- _Records supplied_
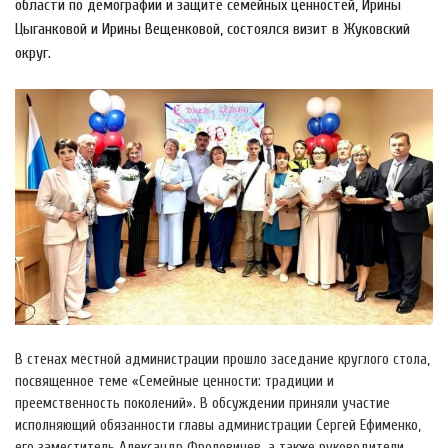
области по демографии и защите семейных ценностей, Ирины
Цыганковой и Ирины Вещенковой, состоялся визит в Жуковский
округ.
В стенах местной администрации прошло заседание круглого стола,
посвященное теме «Семейные ценности: традиции и
преемственность поколений». В обсуждении приняли участие
исполняющий обязанности главы администрации Сергей Ефименко,
его заместитель Александр Фроловичев, а также руководители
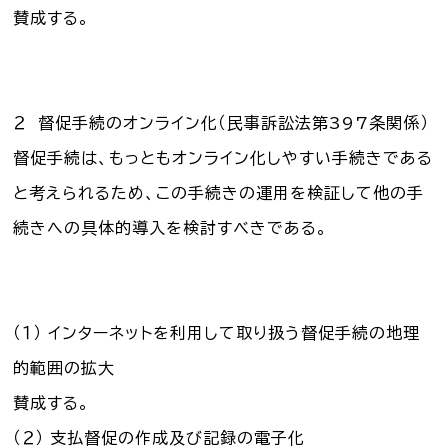
賛成する。
２ 督促手続のオンライン化（民事訴訟法第397条関係）
督促手続は、もっともオンライン化しやすい手続きである
と考えられるため、この手続きの運用を検証して他の手
続きへの具体的導入を検討すべきである。
（１） インターネットを利用して取り扱う督促手続の地理
的範囲の拡大
賛成する。
（２） 支払督促の作成及び記録の電子化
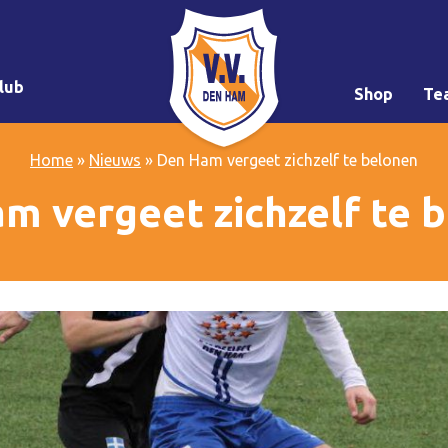
lub
Shop
Te
Home
»
Nieuws
»
Den Ham vergeet zichzelf te belonen
m vergeet zichzelf te 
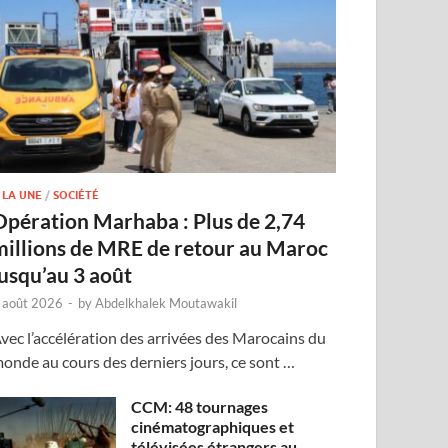
 LA UNE
/
SOCIÉTÉ
Opération Marhaba : Plus de 2,74
millions de MRE de retour au Maroc
jusqu’au 3 août
 août 2026
-
by
Abdelkhalek Moutawakil
vec l’accélération des arrivées des Marocains du
onde au cours des derniers jours, ce sont …
CCM: 48 tournages
cinématographiques et
télévisées étrangers au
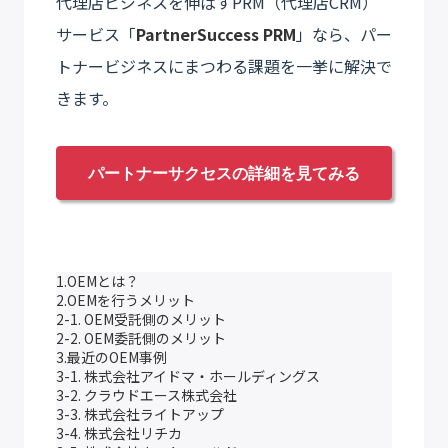
代理店ビジネスを伸ばすPRM（代理店CRM）
サービス「
PartnerSuccess PRM
」なら、パー
トナービジネスにまつわる課題を一挙に解決で
きます。
パートナーサクセスの詳細を見てみる
1.OEMとは？
2.OEMを行うメリット
2-1. OEM受託側のメリット
2-2. OEM委託側のメリット
3.最近のOEM事例
3-1. 株式会社アイドマ・ホールディングス
3-2. クラウドエース株式会社
3-3. 株式会社ライトアップ
3-4. 株式会社リチカ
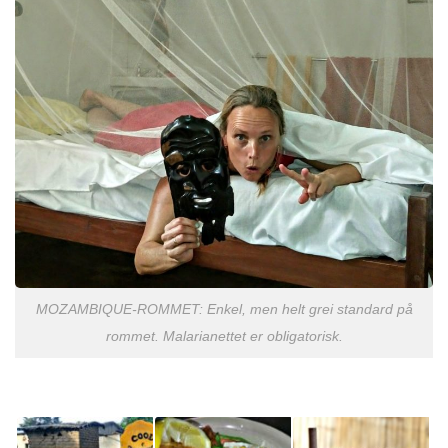
MOZAMBIQUE-ROMMET: Enkel, men helt grei standard på
rommet. Malarianettet er obligatorisk.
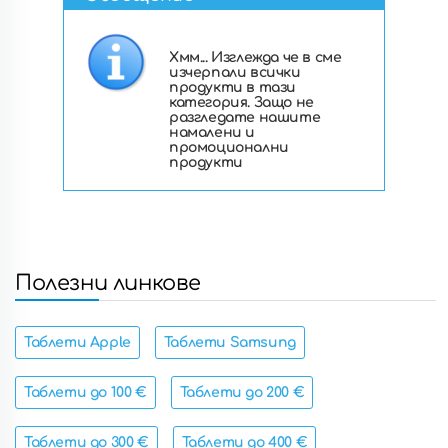
Хмм... Изглежда че в сме
изчерпали всички
продукти в тази
категория. Защо не
разгледате нашите
намалени и
промоционални
продукти
Полезни линкове
Таблети Apple
Таблети Samsung
Таблети до 100 €
Таблети до 200 €
Таблети до 300 €
Таблети до 400 €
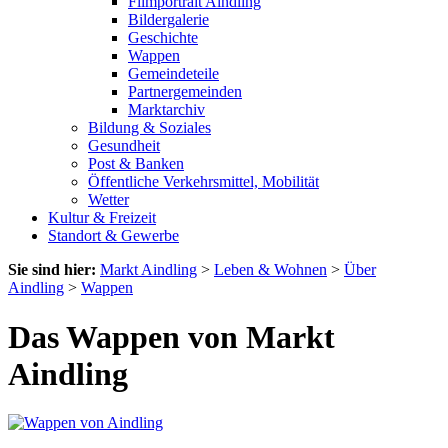
Filmportrait Aindling
Bildergalerie
Geschichte
Wappen
Gemeindeteile
Partnergemeinden
Marktarchiv
Bildung & Soziales
Gesundheit
Post & Banken
Öffentliche Verkehrsmittel, Mobilität
Wetter
Kultur & Freizeit
Standort & Gewerbe
Sie sind hier:
Markt Aindling
>
Leben & Wohnen
>
Über
Aindling
>
Wappen
Das Wappen von Markt
Aindling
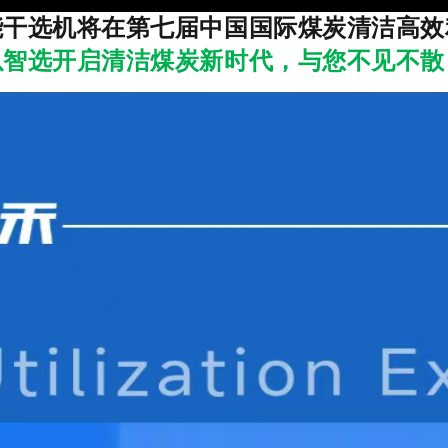
能干选机将在第七届中国国际煤炭清洁高效
以智选开启清洁煤炭新时代，与您不见不散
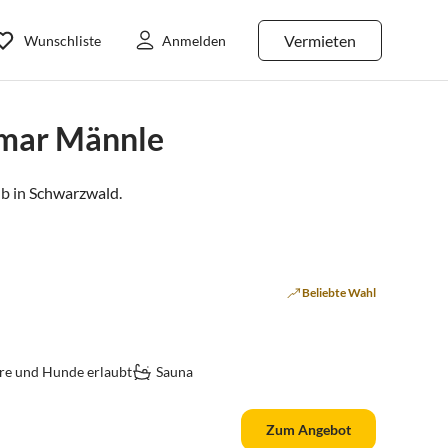
Vermieten
Wunschliste
Anmelden
lmar Männle
b in
Schwarzwald
.
Beliebte Wahl
re und Hunde erlaubt
Sauna
Zum Angebot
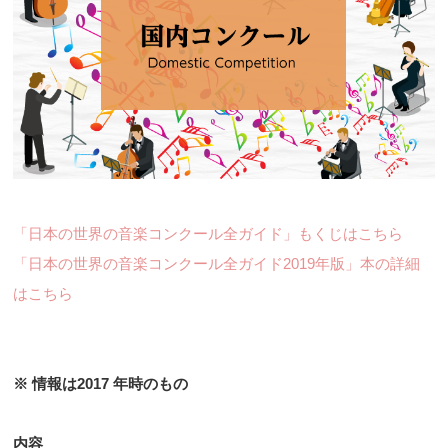
「日本の世界の音楽コンクール全ガイド」もくじはこちら
「日本の世界の音楽コンクール全ガイド2019年版」本の詳細
はこちら
※ 情報は2017 年時のもの
内容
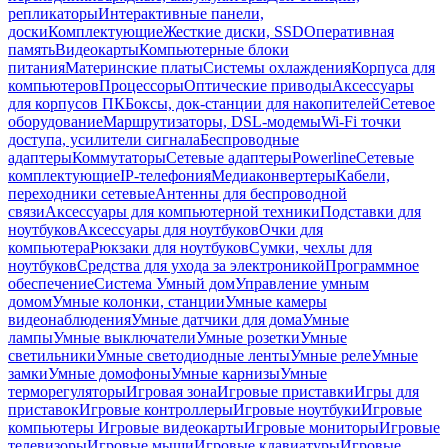
репликаторы
Интерактивные панели,
доски
Комплектующие
Жесткие диски, SSD
Оперативная
память
Видеокарты
Компьютерные блоки
питания
Материнские платы
Системы охлаждения
Корпуса для
компьютеров
Процессоры
Оптические приводы
Аксессуары
для корпусов ПК
Боксы, док-станции для накопителей
Сетевое
оборудование
Маршрутизаторы, DSL-модемы
Wi-Fi точки
доступа, усилители сигнала
Беспроводные
адаптеры
Коммутаторы
Сетевые адаптеры
Powerline
Сетевые
комплектующие
IP-телефония
Медиаконвертеры
Кабели,
переходники сетевые
Антенны для беспроводной
связи
Аксессуары для компьютерной техники
Подставки для
ноутбуков
Аксессуары для ноутбуков
Очки для
компьютера
Рюкзаки для ноутбуков
Сумки, чехлы для
ноутбуков
Средства для ухода за электроникой
Программное
обеспечение
Система Умный дом
Управление умным
домом
Умные колонки, станции
Умные камеры
видеонаблюдения
Умные датчики для дома
Умные
лампы
Умные выключатели
Умные розетки
Умные
светильники
Умные светодиодные ленты
Умные реле
Умные
замки
Умные домофоны
Умные карнизы
Умные
терморегуляторы
Игровая зона
Игровые приставки
Игры для
приставок
Игровые контроллеры
Игровые ноутбуки
Игровые
компьютеры
Игровые видеокарты
Игровые мониторы
Игровые
телевизоры
Игровые мыши
Игровые клавиатуры
Игровые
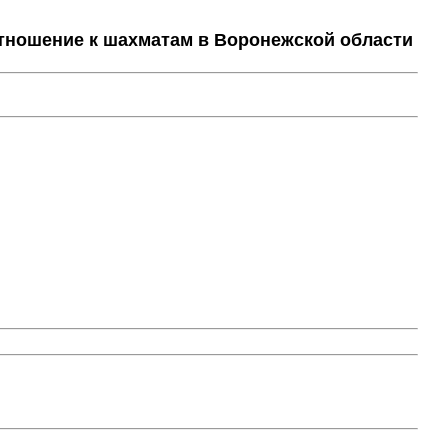
тношение к шахматам в Воронежской области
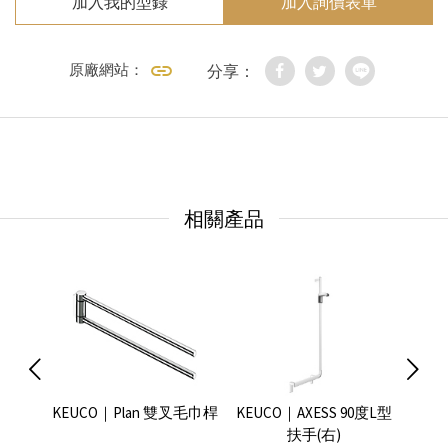
加入我的型錄
加入詢價表單
原廠網站：
分享：
相關產品
毛巾桿
KEUCO｜Plan 雙叉毛巾桿
KEUCO｜AXESS 90度L型
KEU
扶手(右)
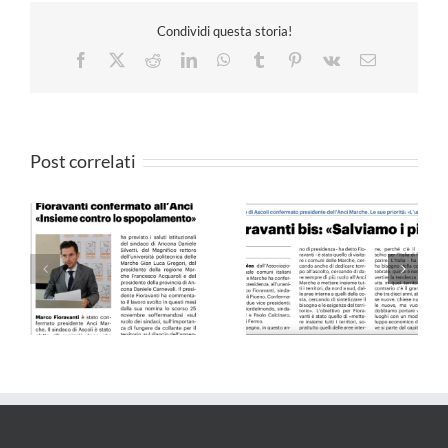
Condividi questa storia!
Facebook
X
Reddit
LinkedIn
WhatsApp
Tumblr
Pinterest
Vk
Email
Post correlati
Il Resto del Carlino –
QN 10.09.24
25.05.24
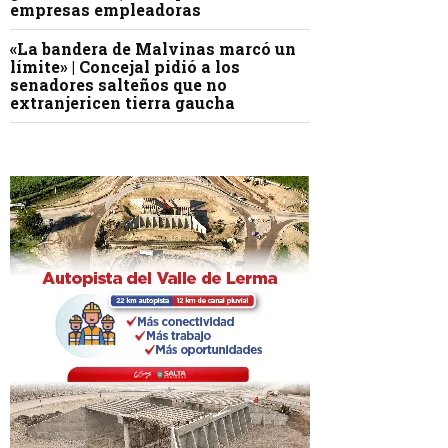
empresas empleadoras
«La bandera de Malvinas marcó un
límite» | Concejal pidió a los
senadores salteños que no
extranjericen tierra gaucha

- _Problem statement_
Copy out every line of text in the material above, character for character, and leave out the pictures.

- _Task result_
области по демографии и защите семейных ценностей, Ирины
Цыганковой и Ирины Вещенковой, состоялся визит в Жуковский
округ.
В стенах местной администрации прошло заседание круглого стола,
посвященное теме «Семейные ценности: традиции и
преемственность поколений». В обсуждении приняли участие
исполняющий обязанности главы администрации Сергей Ефименко,
его заместитель Александр Фроловичев, а также руководители
賛成する。
２ 督促手続のオンライン化（民事訴訟法第397条関係）
督促手続は、もっともオンライン化しやすい手続きである
と考えられるため、この手続きの運用を検証して他の手
続きへの具体的導入を検討すべきである。
（１） インターネットを利用して取り扱う督促手続の地理
的範囲の拡大
賛成する。
（２） 支払督促の作成及び記録の電子化
lub
Shop
Te
Home
»
Nieuws
»
Den Ham vergeet zichzelf te belonen
m vergeet zichzelf te 
 LA UNE
/
SOCIÉTÉ
Opération Marhaba : Plus de 2,74
millions de MRE de retour au Maroc
jusqu’au 3 août
 août 2026
-
by
Abdelkhalek Moutawakil
vec l’accélération des arrivées des Marocains du
onde au cours des derniers jours, ce sont …
CCM: 48 tournages
cinématographiques et
télévisées étrangers au
代理店ビジネスを伸ばすPRM（代理店CRM）
サービス「
PartnerSuccess PRM
」なら、パー
トナービジネスにまつわる課題を一挙に解決で
きます。
パートナーサクセスの詳細を見てみる
1.OEMとは？
2.OEMを行うメリット
2-1. OEM受託側のメリット
2-2. OEM委託側のメリット
3.最近のOEM事例
3-1. 株式会社アイドマ・ホールディングス
3-2. クラウドエース株式会社
3-3. 株式会社ライトアップ
3-4. 株式会社リチカ
MOZAMBIQUE-ROMMET: Enkel, men helt grei standard på
rommet. Malarianettet er obligatorisk.
Хмм... Изглежда че в сме
изчерпали всички
продукти в тази
категория. Защо не
разгледате нашите
намалени и
промоционални
продукти
Полезни линкове
Таблети Apple
Таблети Samsung
Таблети до 100 €
Таблети до 200 €
Таблети до 300 €
Таблети до 400 €
Filmportrait Aindling
Bildergalerie
Geschichte
Wappen
Gemeindeteile
Partnergemeinden
Marktarchiv
Bildung & Soziales
Gesundheit
Post & Banken
Öffentliche Verkehrsmittel, Mobilität
Wetter
Kultur & Freizeit
Standort & Gewerbe
Sie sind hier:
Markt Aindling
>
Leben & Wohnen
>
Über
Aindling
>
Wappen
Das Wappen von Markt
Aindling
能干选机将在第七届中国国际煤炭清洁高效
以智选开启清洁煤炭新时代，与您不见不散
Vermieten
Wunschliste
Anmelden
lmar Männle
b in
Schwarzwald
.
Beliebte Wahl
re und Hunde erlaubt
Sauna
Zum Angebot
「日本の世界の音楽コンクール全ガイド」もくじはこちら
「日本の世界の音楽コンクール全ガイド2019年版」本の詳細
はこちら
※ 情報は2017 年時のもの
内容
репликаторы
Интерактивные панели,
доски
Комплектующие
Жесткие диски, SSD
Оперативная
память
Видеокарты
Компьютерные блоки
питания
Материнские платы
Системы охлаждения
Корпуса для
компьютеров
Процессоры
Оптические приводы
Аксессуары
для корпусов ПК
Боксы, док-станции для накопителей
Сетевое
оборудование
Маршрутизаторы, DSL-модемы
Wi-Fi точки
доступа, усилители сигнала
Беспроводные
адаптеры
Коммутаторы
Сетевые адаптеры
Powerline
Сетевые
комплектующие
IP-телефония
Медиаконвертеры
Кабели,
переходники сетевые
Антенны для беспроводной
связи
Аксессуары для компьютерной техники
Подставки для
ноутбуков
Аксессуары для ноутбуков
Очки для
компьютера
Рюкзаки для ноутбуков
Сумки, чехлы для
ноутбуков
Средства для ухода за электроникой
Программное
обеспечение
Система Умный дом
Управление умным
домом
Умные колонки, станции
Умные камеры
видеонаблюдения
Умные датчики для дома
Умные
лампы
Умные выключатели
Умные розетки
Умные
светильники
Умные светодиодные ленты
Умные реле
Умные
замки
Умные домофоны
Умные карнизы
Умные
терморегуляторы
Игровая зона
Игровые приставки
Игры для
приставок
Игровые контроллеры
Игровые ноутбуки
Игровые
компьютеры
Игровые видеокарты
Игровые мониторы
Игровые
телевизоры
Игровые мыши
Игровые клавиатуры
Игровые
тношение к шахматам в Воронежской области
加入我的型錄
加入詢價表單
原廠網站：
分享：
相關產品
毛巾桿
KEUCO｜Plan 雙叉毛巾桿
KEUCO｜AXESS 90度L型
KEU
扶手(右)
Condividi questa storia!
Facebook
X
Reddit
LinkedIn
WhatsApp
Tumblr
Pinterest
Vk
Email
Post correlati
Il Resto del Carlino –
QN 10.09.24
25.05.24
empresas empleadoras
«La bandera de Malvinas marcó un
límite» | Concejal pidió a los
senadores salteños que no
extranjericen tierra gaucha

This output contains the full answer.